▶ DOCUMENT SECTION:

Pathogen and host predictors of M. tuberculosis transmission

About This Grant

PROJECT SUMMARY Common ways to measure M. tuberculosis transmission are via acquisition of Th1-skewed T-cell immunity (e.g., interferon gamma release assays; IGRA) or new TB cases. However, these measurements may oversimplify and, in some cases, entirely miss M. tuberculosis transmission. For example, a substantial minority of highly-exposed individuals have T-cell responses to M. tuberculosis antigens that are not Th1- based. In addition, subclinical or asymptomatic TB is common, but often not captured clinically. Different strains of M. tuberculosis may have evolved different solutions to optimize transmission, which may associate with distinct phenotypes. In addition, as M. tuberculosis encounters hosts with different genetic backgrounds, immune status, age, and sex, the manifestations of infection outcomes may vary, due to both bacterial and host factors. We hypothesize that M. tuberculosis transmission outcomes are affected by both bacterial and human host (contact and index case) factors. We will test our hypothesis in the well-established RePORT- Brazil cohort study of TB cases and their close contacts. There were 1,188 TB cases and 1,930 contacts enrolled in Phase 1 (2015-2021), and ~1,000 TB cases and ~2,000 contacts will be enrolled in Phase 2 (2022- 2026). We will identify M. tuberculosis bacterial genetic and phenotypic features associated with M. tuberculosis transmission outcomes, including M. tuberculosis infection, subclinical TB, and clinical TB disease through bacterial association studies and mechanistic evaluation. We will also define M. tuberculosis transmission outcomes using multi-parameter profiling of human cellular immune responses in close contacts. Clinical and epidemiologic characteristics of the close contacts and their index TB cases will also be addressed, in prediction models of M. tuberculosis transmission that also incorporate M. tuberculosis genetic and host immune factors. Findings from this study could guide the development of targeted interventions, such as diagnostics for detecting highly transmissible M. tuberculosis strains, and host-directed therapies aimed at modulating immune responses to reduce transmission risk. The results will also provide insights for optimizing public health strategies, including contact tracing and targeted preventive therapy, specifically tailored to high- transmission settings.

▶ PROBLEM 1:
Answer these questions using the grant summary:
(a) How many TB cases and how many contacts were enrolled in Phase 1?
(b) In which cohort study will the hypothesis be tested?
(c) What kind of diagnostics does the summary name as a possible targeted intervention?
▶ PROBLEM 2: Translate this sentence from the grant summary into Spanish: "In addition, subclinical or asymptomatic TB is common, but often not captured clinically."

▶ EXCERPTED DATA:
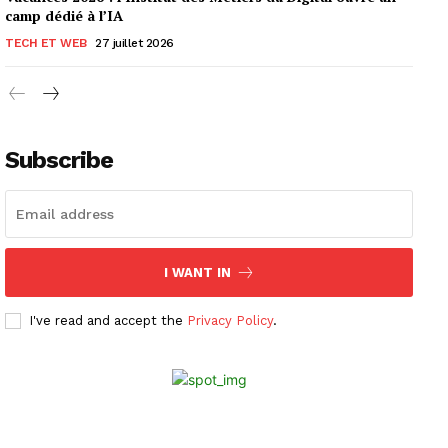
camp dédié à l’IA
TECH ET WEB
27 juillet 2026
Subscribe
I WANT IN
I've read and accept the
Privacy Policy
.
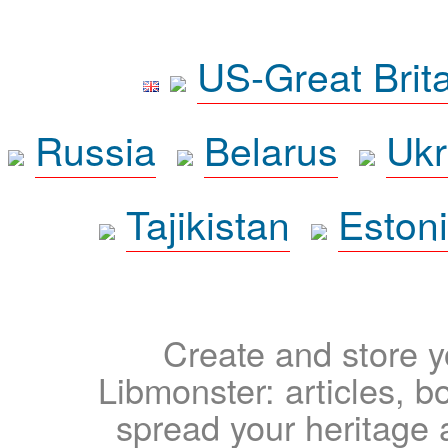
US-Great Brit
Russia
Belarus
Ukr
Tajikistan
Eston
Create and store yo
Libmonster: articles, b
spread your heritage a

...

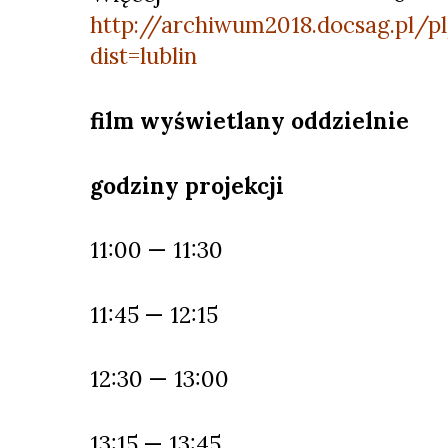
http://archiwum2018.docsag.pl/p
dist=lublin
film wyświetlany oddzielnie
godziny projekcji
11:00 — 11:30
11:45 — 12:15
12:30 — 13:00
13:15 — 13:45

▶ ANSWER 1:
(a) 1,188 TB cases and 1,930 contacts.
(b) The RePORT-Brazil cohort study of TB cases and their close contacts.
(c) Diagnostics for detecting highly transmissible M. tuberculosis strains.

▶ ANSWER 2: Además, la TB subclínica o asintomática es común, pero a menudo no se detecta clínicamente.